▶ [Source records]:
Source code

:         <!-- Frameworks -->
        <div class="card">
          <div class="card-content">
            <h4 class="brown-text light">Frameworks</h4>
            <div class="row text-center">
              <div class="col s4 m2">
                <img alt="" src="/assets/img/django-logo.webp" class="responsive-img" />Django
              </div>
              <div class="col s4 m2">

▶ [EXERCISE]: Render the lines of the source records above as a JSON list of strings, with one string per line and blank lines omitted.

▶ [EXERCISE RESULT]:
[
  "Source code",
  ":         <!-- Frameworks -->",
  "        <div class=\"card\">",
  "          <div class=\"card-content\">",
  "            <h4 class=\"brown-text light\">Frameworks</h4>",
  "            <div class=\"row text-center\">",
  "              <div class=\"col s4 m2\">",
  "                <img alt=\"\" src=\"/assets/img/django-logo.webp\" class=\"responsive-img\" />Django",
  "              </div>",
  "              <div class=\"col s4 m2\">"
]